Talk about a weekend to remember! Right in the middle of the glitz and glamour of the 2025 Monaco Grand Prix, a massive piece of Formula 1 history changed hands. Michael Schumacher’s actual 2001 Monaco-winning Ferrari, the F2001 (chassis #211), sold for a jaw-dropping €15.98 million (around £13.43 million). That’s not just a lot of money – it officially makes this the most expensive Schumacher-driven car ever sold.
What made this auction extra special? It was the first time ever an F1 car went under the hammer live during a Grand Prix weekend itself. Imagine the buzz! Right before Saturday qualifying kicked off in Monaco, the auction house dropped the gavel, adding a huge dose of nostalgia to an already electric atmosphere.
Why This Ferrari is Pure Gold (Literally!)
This isn’t just any old race car gathering dust. The F2001, chassis #211, is a symbol of total dominance. Think about it: Schumi behind the wheel, the dream team of Todt, Brawn, and Byrne calling the shots at Ferrari. This machine was practically untouchable.
Its claim to fame? Conquering the tricky streets of Monte Carlo in 2001. That win was Schumacher’s fifth (and final) Monaco victory and was crucial in sealing his fourth World Championship title – his second with the Scuderia. It also helped Ferrari lock down another Constructors’ crown. Fun fact: it was also the last Ferrari to win Monaco during a championship year for the team… until Charles Leclerc finally broke that streak in 2024!
Auction Drama During Race Weekend
RM Sotheby’s, the big players in classic car auctions, handled the sale. The genius move? Timing it smack dab in the middle of the 2025 Monaco GP weekend. Selling a multi-million-euro F1 legend while the modern cars are screaming past just down the road? Pure theatre.

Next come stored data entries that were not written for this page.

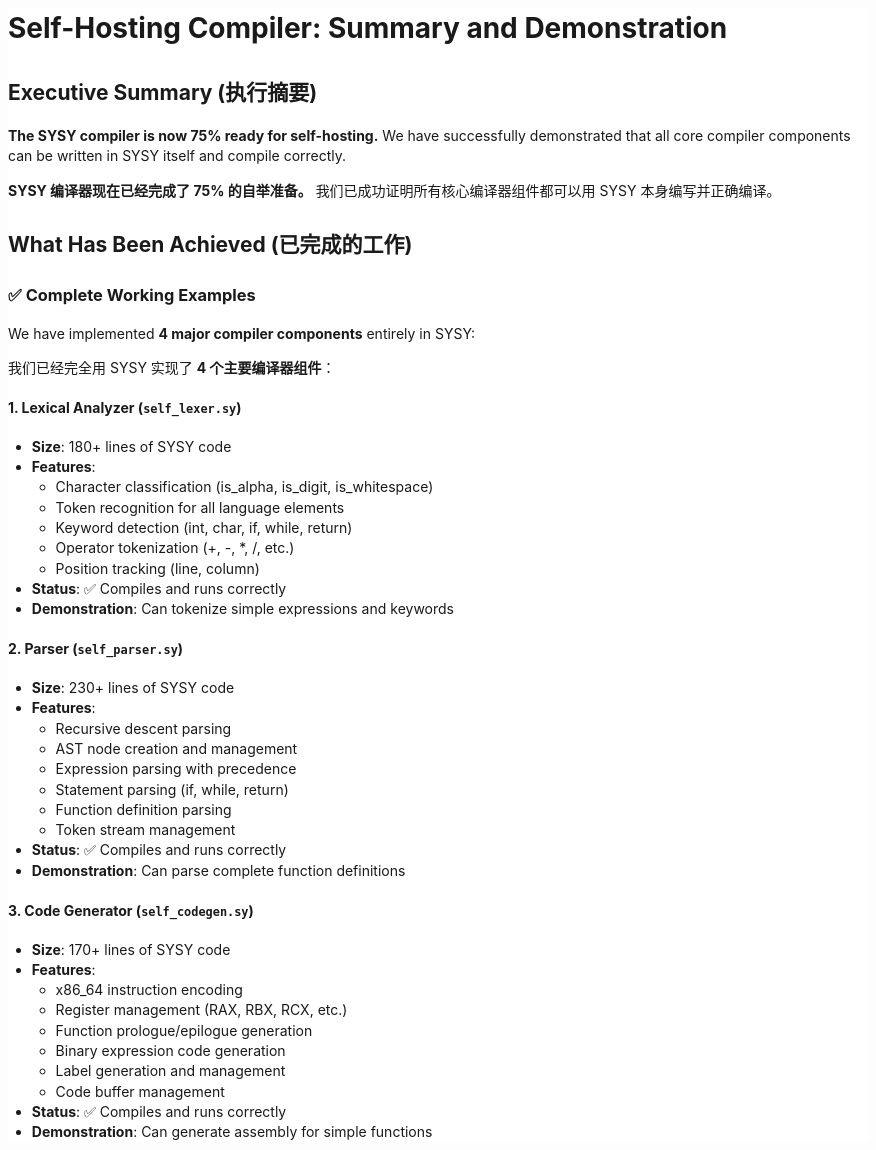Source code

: # Self-Hosting Compiler: Summary and Demonstration

## Executive Summary (执行摘要)

**The SYSY compiler is now 75% ready for self-hosting.** We have successfully demonstrated that all core compiler components can be written in SYSY itself and compile correctly.

**SYSY 编译器现在已经完成了 75% 的自举准备。** 我们已成功证明所有核心编译器组件都可以用 SYSY 本身编写并正确编译。

## What Has Been Achieved (已完成的工作)

### ✅ Complete Working Examples

We have implemented **4 major compiler components** entirely in SYSY:

我们已经完全用 SYSY 实现了 **4 个主要编译器组件**：

#### 1. Lexical Analyzer (`self_lexer.sy`)
- **Size**: 180+ lines of SYSY code
- **Features**:
  - Character classification (is_alpha, is_digit, is_whitespace)
  - Token recognition for all language elements
  - Keyword detection (int, char, if, while, return)
  - Operator tokenization (+, -, *, /, etc.)
  - Position tracking (line, column)
- **Status**: ✅ Compiles and runs correctly
- **Demonstration**: Can tokenize simple expressions and keywords

#### 2. Parser (`self_parser.sy`)
- **Size**: 230+ lines of SYSY code
- **Features**:
  - Recursive descent parsing
  - AST node creation and management
  - Expression parsing with precedence
  - Statement parsing (if, while, return)
  - Function definition parsing
  - Token stream management
- **Status**: ✅ Compiles and runs correctly
- **Demonstration**: Can parse complete function definitions

#### 3. Code Generator (`self_codegen.sy`)
- **Size**: 170+ lines of SYSY code
- **Features**:
  - x86_64 instruction encoding
  - Register management (RAX, RBX, RCX, etc.)
  - Function prologue/epilogue generation
  - Binary expression code generation
  - Label generation and management
  - Code buffer management
- **Status**: ✅ Compiles and runs correctly
- **Demonstration**: Can generate assembly for simple functions
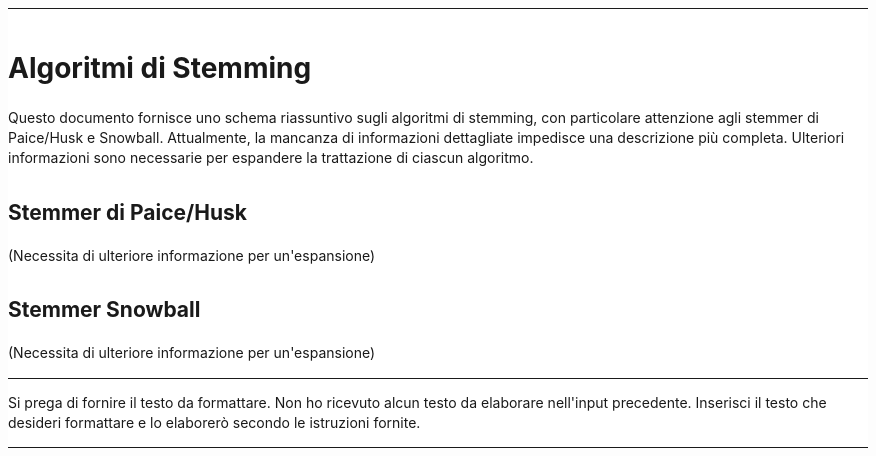 
---

# Algoritmi di Stemming

Questo documento fornisce uno schema riassuntivo sugli algoritmi di stemming, con particolare attenzione agli stemmer di Paice/Husk e Snowball.  Attualmente, la mancanza di informazioni dettagliate impedisce una descrizione più completa.  Ulteriori informazioni sono necessarie per espandere la trattazione di ciascun algoritmo.


## Stemmer di Paice/Husk

(Necessita di ulteriore informazione per un'espansione)


## Stemmer Snowball

(Necessita di ulteriore informazione per un'espansione)

---

Si prega di fornire il testo da formattare.  Non ho ricevuto alcun testo da elaborare nell'input precedente.  Inserisci il testo che desideri formattare e lo elaborerò secondo le istruzioni fornite.

---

The final hammer price of nearly €16 million instantly rocketed this Ferrari into the history books. It’s now officially the fourth most expensive F1 car ever sold, trailing only behind legends like that record-breaking Mercedes driven by Moss and Fangio (which went for a mind-boggling £42.75 million earlier this year).
More Than Just Metal and Money
Sure, owning any F1 car is incredibly rare. But owning this one? That’s like owning a physical piece of Ferrari’s absolute peak and Schumacher’s genius.
The F2001 era marked Ferrari’s transformation from plucky challengers in the 90s to the unstoppable force of the early 2000s. That year? 9 wins for Schumi and a crushing 123 points on his way to the title. Pure, relentless brilliance.
And the car itself? A masterpiece. That screaming 3.0-litre V10 (pumping out roughly 900 horsepower!), wrapped in Ferrari’s slippery aero, and famously reliable – it was the perfect weapon for Schumacher’s pinpoint driving.
Monaco 2025: Echoes of the Past, Thrills of the Present
While everyone was buzzing about the auction, the track action was making its own history. Lando Norris grabbed his first-ever Monaco win for McLaren – their first there since Lewis Hamilton way back in 2008. He dominated from pole, while Leclerc, hoping for back-to-back wins after 2024, couldn’t quite pull it off.
It felt poetic, didn’t it? On the same weekend Norris wrote a new chapter for McLaren, a symbol of Ferrari’s past glory was making waves off-track. Classic Monaco – always mixing past and present, glamour and grit.
The Bottom Line
This sale isn’t just about the eye-watering price tag. It’s a massive tribute to F1’s enduring magic and the incredible legacy of Michael Schumacher. That it happened at Monaco, the sport’s most iconic and tradition-steeped stage, just feels right.
For anyone who loves F1 – fans, collectors, history buffs – this F2001 will forever stand as a shining beacon of Ferrari’s glory days, the sport’s technical brilliance, and the sheer dominance of Michael Schumacher. What a car. What a story.